§ Task data:
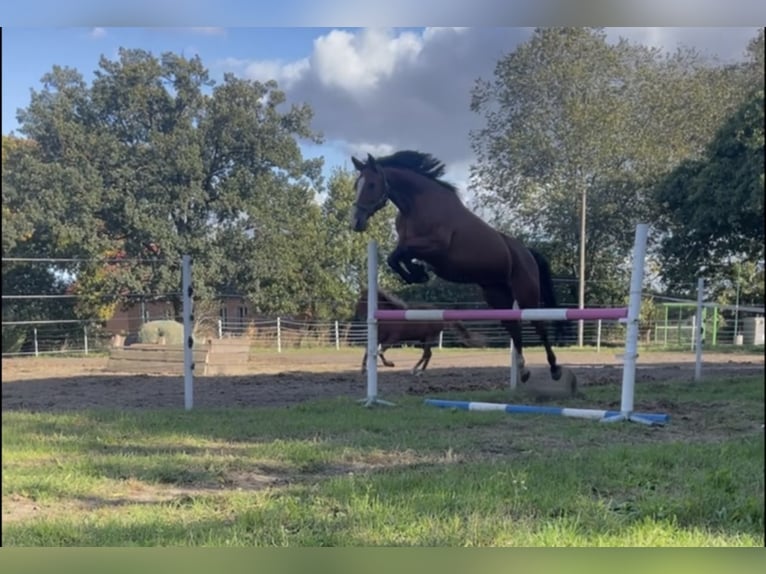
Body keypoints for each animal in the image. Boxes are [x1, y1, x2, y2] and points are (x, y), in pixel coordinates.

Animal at [352, 288, 480, 378]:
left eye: (363, 300)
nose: (357, 315)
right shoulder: (379, 337)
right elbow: (369, 350)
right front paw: (363, 370)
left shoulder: (393, 338)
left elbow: (380, 352)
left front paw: (390, 364)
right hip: (423, 340)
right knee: (428, 354)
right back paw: (416, 371)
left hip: (429, 338)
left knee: (426, 354)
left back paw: (417, 371)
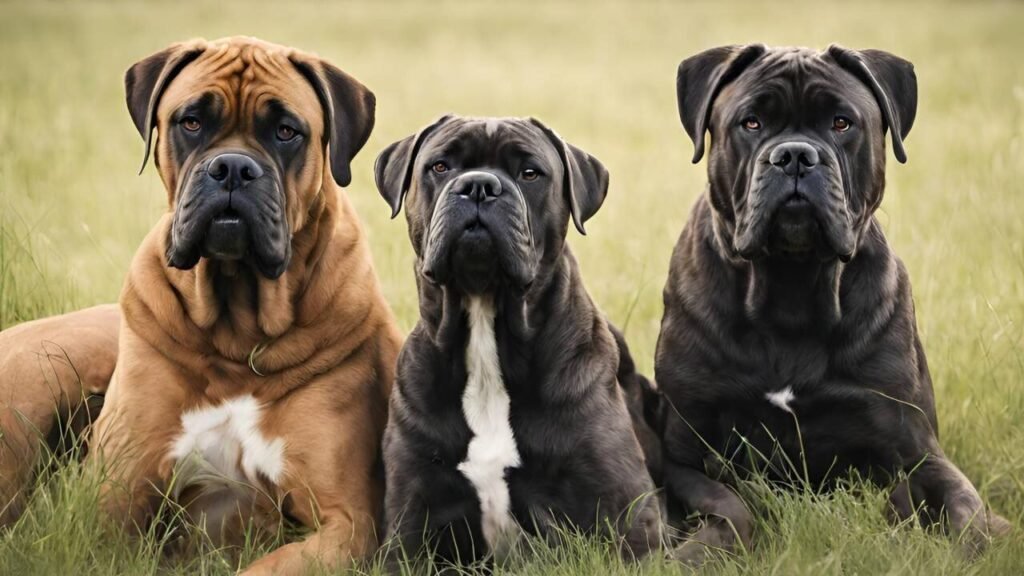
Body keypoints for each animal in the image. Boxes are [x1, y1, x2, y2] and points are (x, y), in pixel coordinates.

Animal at [81, 38, 401, 569]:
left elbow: (268, 566)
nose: (232, 167)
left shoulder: (346, 522)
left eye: (287, 131)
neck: (238, 328)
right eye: (191, 122)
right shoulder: (111, 496)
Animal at [655, 44, 1007, 561]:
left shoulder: (916, 448)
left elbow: (964, 511)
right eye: (751, 122)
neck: (793, 287)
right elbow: (730, 506)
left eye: (842, 123)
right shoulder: (684, 453)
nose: (795, 155)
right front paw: (696, 551)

§ Problem to solve:
The required answer is a single number: the count of lines in the entries that hold the string "elbow".

§ Solution:
5